Monnier J C, Caron-Grillet C, Vinatier D, Patey-Savatier P, Maunoury-Lefebvre C
Rev Fr Gynecol Obstet. 1987 Mar;82(3):195-8.
46 late interruptions of pregnancy (16 to 33 weeks of amenorrhea) were performed with the use of prostaglandins E1 ovules, of 1 mg, placed in the posterior vaginal cul-de-sac every 12 hours. It concerned 13 deaths in utero or extremely premature rupture of the membranes, 25 fetal indications (9 chromosomal abnormalities and 16 severe malformations), and 8 maternal indications. The efficacy was good either with ovules alone (84.7%) or associated with a balloon probe (5.3%). Expulsion is faster in the case of fetal deaths (average = 8 hours), than in therapeutic interruptions of pregnancy (average = 20 hours). The necessary doses did not exceed 3 mg of PgE1. There were very few side effects, essentially gastro-intestinal in nature and the course was simple. No obstetrical complication was noted. This method is therefore particularly effective with minimal side effects. Easy to use, it must be reserved for very precise indications.

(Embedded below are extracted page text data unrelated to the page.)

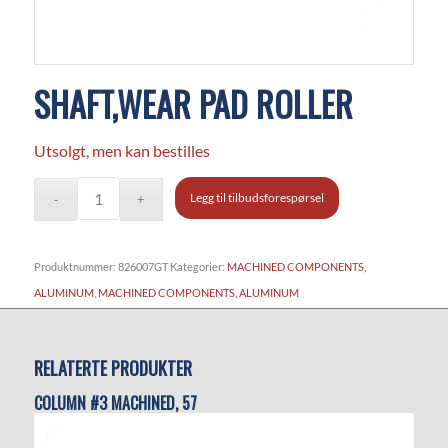
SHAFT,WEAR PAD ROLLER
Utsolgt, men kan bestilles
Legg til tilbudsforespørsel
Produktnummer:
826007GT
Kategorier:
MACHINED COMPONENTS,
ALUMINUM
,
MACHINED COMPONENTS, ALUMINUM
RELATERTE PRODUKTER
COLUMN #3 MACHINED, 57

使用1毫克前列腺素E1栓剂,每12小时放置于阴道后穹窿,对46例妊娠中期(闭经16至33周)进行了引产。其中包括13例宫内死亡或胎膜极早破裂、25例胎儿指征(9例染色体异常和16例严重畸形)以及8例母体指征。单独使用栓剂(84.7%)或联合球囊探针(5.3%)的效果均良好。胎儿死亡情况下的排出速度更快(平均 = 8小时),而治疗性引产时排出速度较慢(平均 = 20小时)。所需剂量未超过3毫克前列腺素E1。副作用极少,主要为胃肠道反应,且过程简单。未观察到产科并发症。因此,该方法特别有效且副作用最小。使用方便,但必须严格用于非常明确的指征。